分骨を希望するときには、分骨用の骨壺を用意しておく必要がありますので、葬儀社をご利用の場合には、葬儀社に用意してもらいましょう。
火葬場で分骨する場合には、分骨を希望する旨を火葬場に伝え、分骨する数の分骨証明書を発行してもらいます。
火葬場によって分骨証明書は、火葬証明書(分骨用)とされている場合もあります。
葬儀社にお願いすれば、葬儀社から火葬場に分骨証明書を用意するよう伝えてくれるでしょう。
分骨証明書を分骨先の管理者に渡すことにより、納骨することができます。
分骨証明書の費用は1通300円程度で、分骨用の骨壺の費用は1万円程度です。
火葬場での分骨は以下のような流れになります。
- 分骨用の骨壺を用意する
- 火葬場に分骨証明書を発行してもらう
- 分骨証明書を分骨先の管理者に渡し、納骨する
埋葬されている遺骨の分骨
既に埋葬されているご遺骨を分骨する場合には、現在埋葬されているお墓や納骨堂の管理者に、分骨する旨を伝え、分骨証明書を発行してもらいます。

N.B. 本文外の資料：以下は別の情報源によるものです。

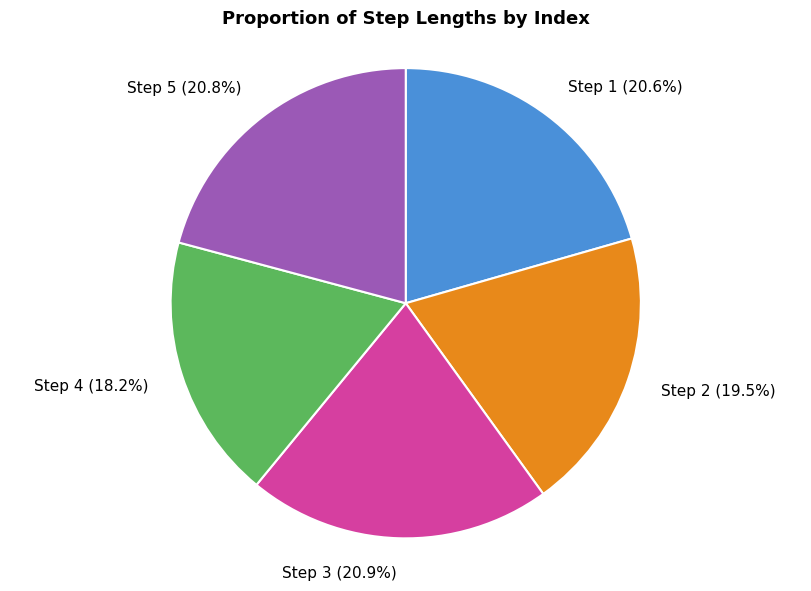

Combined, what portion of the pie is Step 3 (20.9%) and Step 1 (20.6%)?

41.5%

そして、お墓や納骨堂の管理者やご遺骨を取り出してもらう石材店と分骨する日程を決めます。
分骨をするときには、閉眼供養と開眼供養を行います。
その後、分骨をする先のお墓や納骨堂に分骨証明書を提出し、納骨、開眼供養を行います。
埋葬されている遺骨の分骨は、分骨証明書1通300円程度、閉眼供養、開眼供養のお布施3万~10万円、石材店のご遺骨を取り出す費用2~3万円等がかかります。

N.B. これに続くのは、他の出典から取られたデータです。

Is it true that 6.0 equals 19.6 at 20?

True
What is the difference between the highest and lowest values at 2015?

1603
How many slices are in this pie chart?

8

埋葬されているご遺骨を分骨は以下のような流れになります。
- 現在埋葬されているお墓や納骨堂の管理者に、分骨証明書を発行してもらう
- お墓の管理者、石材店と分骨をする日程を決める
- 閉眼供養を行い、分骨をし、開眼供養を行う
- 分骨したご遺骨を新たに納骨するお墓や納骨堂の管理者に、分骨証明書を提出します
- 分骨したご遺骨を納骨し、開眼供養を行います
分骨後、手元供養や散骨をする場合
分骨をしたご遺骨を、手元供養や散骨する場合には、分骨証明書は必要ありません。
しかし、手元供養を行った後、お墓や納骨堂に納骨する場合には、分骨証明書が必要になりますので、分骨証明書を発行してもらい、大事に保管しておきましょう。
分骨の考え方
分骨をすることについては、違法な行為ではありませんし、仏教や神道など宗教上も禁止されている行為ではありません。

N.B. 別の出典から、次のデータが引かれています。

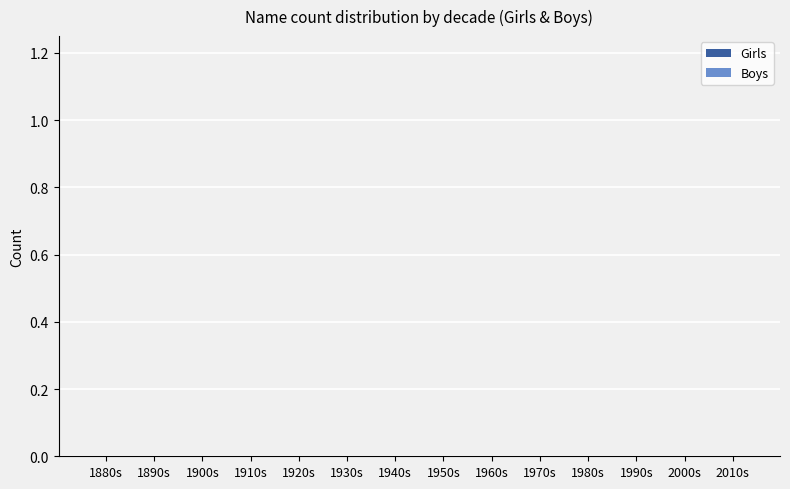

Are the bars horizontal?

No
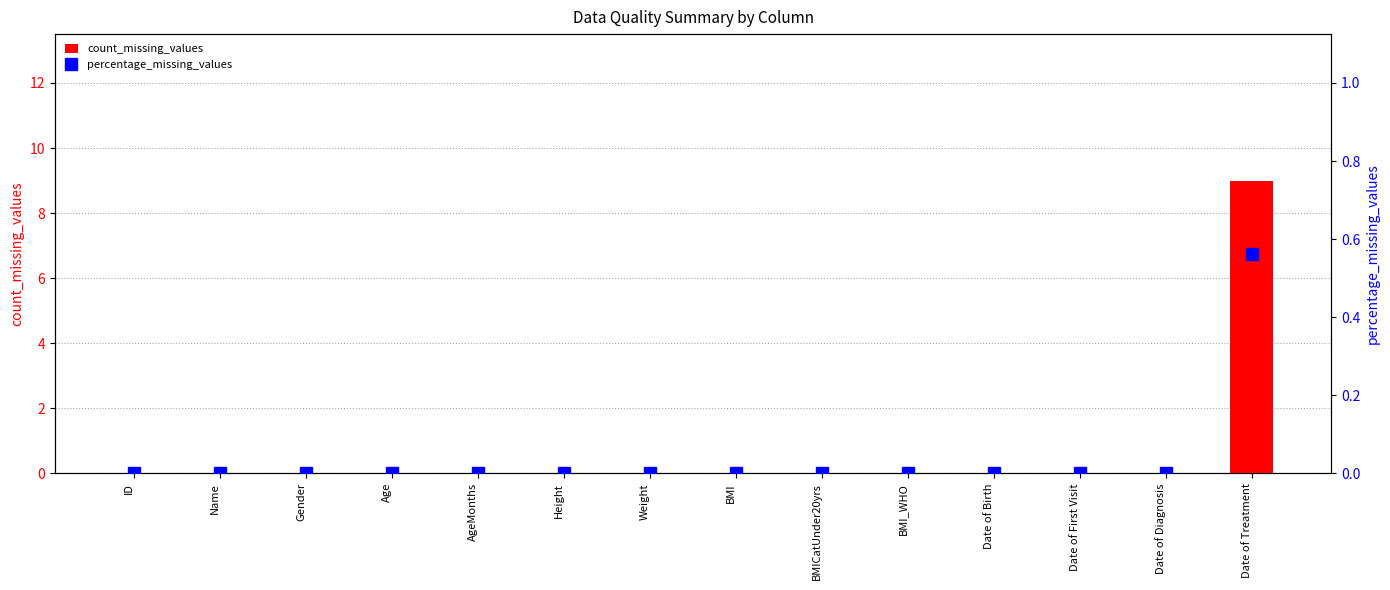

At which label is count_missing_values closest to 4?

ID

故人を近くに感じていたい場合や同じお墓に入りたいと考える方も多いと思います。
現在では、供養に対する考え方も多様化しており、自分に適した供養を選択することが大切です。
反対するご家族がいる場合には、分骨は違法でないこと、故人を近くに感じていたいこと等を丁寧に説明して、理解を得て分骨するようにしましょう。